La respuesta no tardó en llegar.
De: Javier
En el cine, trae a Diego, Alisa vendrá también.
Para: Javier
Ok, nos vemos
Alisa era una chica muy linda, tenía el pelo rojizo natural y había sido el amor de Diego desde que estábamos en básica, pero ella nunca lo vio como otra cosa. Luego ella se fue a otro país por el trabajo de su padre y no la volvimos a ver. A lo mejor ahora si lo veía como otra cosa, además Diego había cambiado mucho desde que éramos niños, si no fuera mi mejor amigo hasta yo le habría picado.
Le dije a Diego y aceptó, eso sí, omití la parte de que alisa volvió y que ella también iría.
Cuando bajamos todos estaban sentados en la mesa, me dieron ganas de vomitar con la imagen de la familia feliz, claramente no cabía ni hacía falta. Seguí caminando y pude sentir la mirada de todos en nosotros pero no me di vuelta, claro hasta que mi mama hablo.
—¡Tamara no puedes salir! —dijo y yo arqueé una ceja.
—¿Por qué? —pregunté.
—Ayer dije que íbamos a hablar —dijo pero yo me crucé de brazos.

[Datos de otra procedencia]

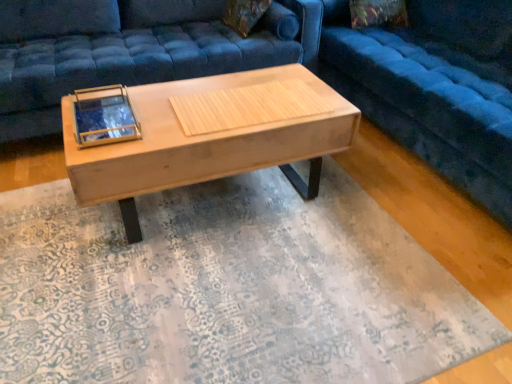
At what (x,y) coordinates should I click in order to perform the action: click on free space above natural wood coffee table at center (from a real-world perspective). Please return your answer as a coordinate pair (x, y). Looking at the image, I should click on (189, 112).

—Pues, ¡jodanse todos!, porque yo no tengo nada que hablar con ninguno —dije y luego mire a mi mamá que me miraba sorprendida—. Y tu mamá prefieres estar con estos que con tu propia hija —
Dicho esto salí de mi casa seguida de Diego y con la ira sobresaliendo de mis poros, tenía ganas de golpear a alguien. Me di la vuelta y le pegue un puñetazo a Diego en el brazo, él me miro extrañado y yo solo me encogí de hombros.
—Necesitaba pegarle a alguien —dije.
—Y ¿pegarme te hizo sentir mejor? —otra vez con su estúpida psicología.